Von der Rechtlosigkeit des armen Landlebens bis an den Rand der modernen Großstadt: Alice Rohrwachers Film „Glücklich wie Lazzaro“ zeigt, wie der Mensch dem Menschen ein gar nicht so böser Wolf ist.

          Die Marchesa Alfonsina De Luna meint es gut mit ihren Leuten. „Willst du sie etwa zum Leiden verurteilen?“, fragt sie ihren Sohn, der wissen will, wie lange sie die Bauern auf ihrem Landgut noch in Unwissenheit halten will. Die Teilpächter leben nämlich wie in alten Zeiten, sie schuften für die Herrschaft, und am Ende rechnet ihnen der Buchhalter vor, dass sie nichts verdienen, sondern nur noch weitere Schulden angehäuft haben. Denn die paar Kapaune, die der Wolf geholt hat, werden selbstverständlich in Rechnung gestellt. So setzt sich mitten in Italien in einer Zeit gar nicht so lange vor der unseren ein Abhängigkeitssystem fort, das eigentlich längst historisch geworden sein sollte, ein später Rest des Feudalismus. Die Marchesa, Spitzname „Giftschlange“, sieht in dieser Konstellation vor allem Vorteile für alle, denn die Freiheit ist doch noch viel anstrengender als das Leben in einer hierarchischen Ordnung. Mit der Ordnung ist es allerdings nicht mehr weit her. Denn das Gut „Inviolata“ wurde seinerzeit durch eine Flut zwar aus der Zeit geworfen, auf ewig lassen sich aber auch in der Abgeschiedenheit der italienischen Provinz Lazio die modernen Verhältnisse nicht vermeiden.

          Wobei der Film „Glücklich wie Lazzaro“ von Alice Rohrwacher selbst ein wenig wie aus der Zeit gefallen wirkt. Denn die Geschichte von dem armen Teilpächtern beginnt in einer Ära, in der das Land sich einem Politiker anvertraute, der noch viel radikalere Vorstellungen von Unwissenheit hatte: Silvio Berlusconi stand für einen Fernseh-Feudalismus, bei ihm wussten die Italiener bestens über die Gegenwart Bescheid, wurden aber dazu angehalten, sie mit einer Game-Show oder einer Dauerwerbesendung zu verwechseln. Alice Rohrwacher weicht diesem Phänomen, mit dem sich ihre Kollegen von Nanni Moretti bis Paolo Sorrentino intensiv beschäftigt haben, bewusst aus und setzt mit „Glücklich wie Lazzaro“ viel grundsätzlicher an: Die Freiheit wird hier an ältesten Mythen der Menschheit und (auf eine vertrackte Weise) auch an klassischen politischen Theorien gemessen. Im Mittelpunkt steht ein junger Mann namens Lazzaro. Sein Glück ist der springende Punkt: „Lazzaro Felice“ ist der Originaltitel. „Der glückliche Lazzaro“. Er ist auf der sozialen Stufenleiter ganz unten, denn er wird selbst von den seinen ausgebeutet: Wenn die Tabakernte auf dem Höhepunkt ist, muss Lazzaro laufen wie ein Verrückter, ein Bündel hier, ein Bündel da, alles landet bei ihm.

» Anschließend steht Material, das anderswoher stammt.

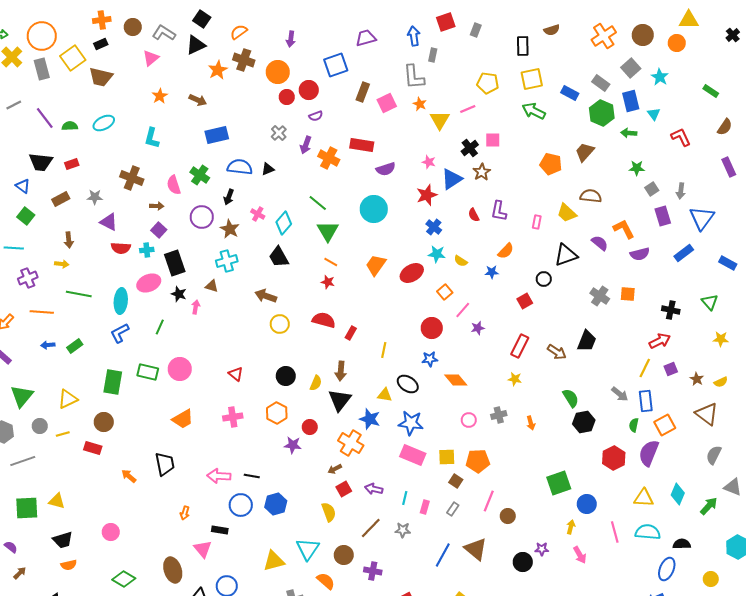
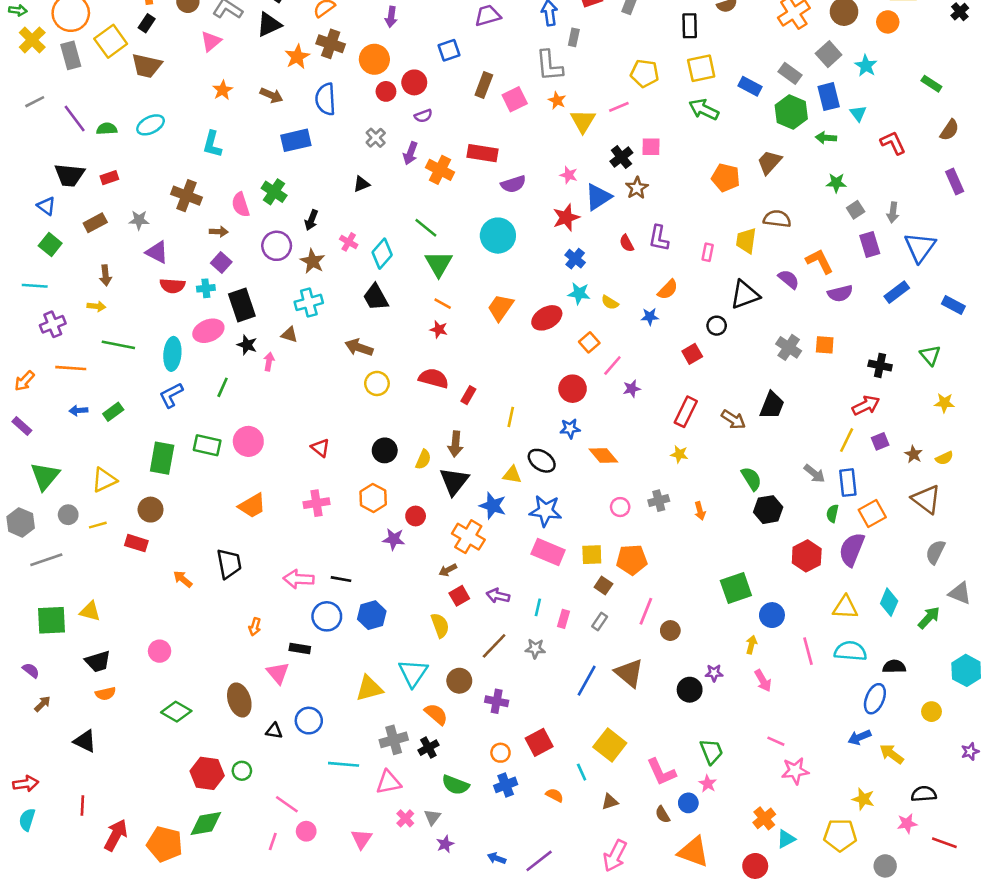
black rectangle: (101, 44) -> (147, 23), turned -32
blue square: (336, 65) -> (449, 50), size x0.7
blue semicircle: (240, 167) -> (326, 99), moved, turned -100
yellow trapezoid: (567, 213) -> (746, 241), turned 55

          Sie unterbieten einander schonungslos

          Er muss alles wegarbeiten, und er tut das mit einem Gleichmut, mit einer Arglosigkeit, die ihn zum idealen Opfer macht. Sein Glück hat also tatsächlich etwas mit fehlendem Bewusstsein zu tun. Lazzaro erinnert an einen Heiligen, man könnte an franziskanische Ideale denken. Er läuft durch die Welt wie ein Opferlamm.

          Sein Name provoziert noch eine weitere Assoziation, die Alice Rohrwacher dann auch einlöst: Lazzaro ist der italienische Name von Lazarus, dem Jünger Jesu, der einige Zeit tot war und dann ins Leben zurückkehrte. Etwas Vergleichbares geschieht auch mit Lazzaro, nur ist der Zeitraum, der zwischen seinem „Tod“ und seiner „Auferstehung“ liegt, ungleich größer. Er ist dies allerdings nur vor dem Hintergrund einer kurzatmigen Gegenwart. Alice Rohrwacher denkt in viel größeren Zusammenhängen, wie sie schon mit ihrem Film „Land der Wunder“ klargemacht hat: Damals ging es zurück bis zu den Etruskern, allerdings nicht so, als könnte sie selbst mit den Mitteln des Kinos einfach in die gründende Vergangenheit des italienischen Gemeinwesens reisen. Sie lehnte sich vielmehr beim Fernsehen an, das selbst aus den fernsten Geschichtskonstruktionen noch einen unterhaltsamen Identitätsfake macht.